A big part of it is having the time. If I know I only have an hour, I will just be beating my head against the wall racing against the clock. A lot of it is just having the right environment, constraints, and context to get creative which is tricky when there are a million things going on.
I’ve gone through phases. I’ve been into it since I was a kid. I’ve always wanted to make my own things even when I had a guitar teacher. He asked me what song I wanted to learn and I told him I didn’t want to learn a song. I wanted to learn how to make them. I vaguely remember as a kid imagining being on the Tonight Show and also reality checking and knowing I have to do my thing.
I’m trying to think about it because I feel like it is important to know where you’re headed.

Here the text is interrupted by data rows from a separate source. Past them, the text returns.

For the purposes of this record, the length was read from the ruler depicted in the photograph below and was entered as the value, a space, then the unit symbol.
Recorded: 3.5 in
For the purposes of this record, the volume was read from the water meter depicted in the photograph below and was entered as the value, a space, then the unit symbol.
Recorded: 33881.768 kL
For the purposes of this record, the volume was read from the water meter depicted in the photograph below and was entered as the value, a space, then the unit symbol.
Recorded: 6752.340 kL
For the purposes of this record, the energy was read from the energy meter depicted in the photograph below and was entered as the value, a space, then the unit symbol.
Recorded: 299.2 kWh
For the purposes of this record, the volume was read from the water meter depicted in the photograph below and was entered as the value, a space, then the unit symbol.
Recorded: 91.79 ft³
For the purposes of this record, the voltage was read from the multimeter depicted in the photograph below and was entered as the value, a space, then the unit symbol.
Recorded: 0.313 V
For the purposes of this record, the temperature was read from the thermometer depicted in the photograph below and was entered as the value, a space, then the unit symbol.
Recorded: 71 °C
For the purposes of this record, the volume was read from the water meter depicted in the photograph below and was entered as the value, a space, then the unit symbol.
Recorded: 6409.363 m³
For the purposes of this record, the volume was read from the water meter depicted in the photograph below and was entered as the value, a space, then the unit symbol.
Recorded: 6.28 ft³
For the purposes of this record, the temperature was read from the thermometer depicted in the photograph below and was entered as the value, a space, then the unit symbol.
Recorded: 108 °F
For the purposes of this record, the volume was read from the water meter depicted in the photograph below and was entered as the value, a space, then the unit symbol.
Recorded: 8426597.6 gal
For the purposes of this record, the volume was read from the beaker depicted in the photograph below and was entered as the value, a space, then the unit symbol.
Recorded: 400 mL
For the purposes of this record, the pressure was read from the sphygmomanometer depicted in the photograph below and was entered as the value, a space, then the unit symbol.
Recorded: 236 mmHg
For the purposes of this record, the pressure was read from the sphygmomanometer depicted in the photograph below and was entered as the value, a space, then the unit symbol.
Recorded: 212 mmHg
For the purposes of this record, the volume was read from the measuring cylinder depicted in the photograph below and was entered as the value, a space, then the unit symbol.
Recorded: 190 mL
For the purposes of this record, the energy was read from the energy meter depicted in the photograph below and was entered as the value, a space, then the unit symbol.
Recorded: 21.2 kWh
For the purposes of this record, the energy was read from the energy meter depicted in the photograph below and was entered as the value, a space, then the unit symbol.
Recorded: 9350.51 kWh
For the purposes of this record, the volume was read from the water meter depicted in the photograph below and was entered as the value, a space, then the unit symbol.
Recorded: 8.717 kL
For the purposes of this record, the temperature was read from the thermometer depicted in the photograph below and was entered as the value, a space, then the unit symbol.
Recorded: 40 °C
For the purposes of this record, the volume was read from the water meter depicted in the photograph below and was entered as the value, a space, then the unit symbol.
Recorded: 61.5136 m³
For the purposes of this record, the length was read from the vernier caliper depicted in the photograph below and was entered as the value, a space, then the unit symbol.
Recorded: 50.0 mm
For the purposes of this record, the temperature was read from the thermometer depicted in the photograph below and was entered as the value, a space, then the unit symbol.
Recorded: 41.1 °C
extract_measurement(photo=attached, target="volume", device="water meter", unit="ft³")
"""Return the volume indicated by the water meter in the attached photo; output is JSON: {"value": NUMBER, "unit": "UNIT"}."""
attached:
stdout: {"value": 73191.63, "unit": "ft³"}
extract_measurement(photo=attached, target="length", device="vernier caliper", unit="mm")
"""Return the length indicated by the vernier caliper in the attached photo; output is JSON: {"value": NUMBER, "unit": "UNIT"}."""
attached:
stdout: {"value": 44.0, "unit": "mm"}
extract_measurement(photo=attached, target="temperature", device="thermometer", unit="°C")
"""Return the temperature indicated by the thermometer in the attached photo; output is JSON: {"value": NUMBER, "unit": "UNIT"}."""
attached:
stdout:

I think I am always asking myself what I want, what I am doing, and where I am going. I am realizing now at 31 there is no final answer. It’s a good thing. It’s always valuable to try and answer the question. I want to keep making cooler stuff. Yeah, just more cool stuff.
I’ve been streaming every week on YouTube, and I plan on continuing that. It’s a lot of fun and cool to hang out with people in the chat. I’ll be working on new songs. I’m writing with Charlotte Cardin for her next project which is really fun.
That’s a good question. I don’t know how to rest. When there is free time I’m always questioning what I should be doing and what should be done. I love programming. It’s sick because, unlike music, it either works or it doesn’t. You always get that answer. Music you’re always like, “Is it good? I don’t know.” Programming is fun because it’s a different level of creativity.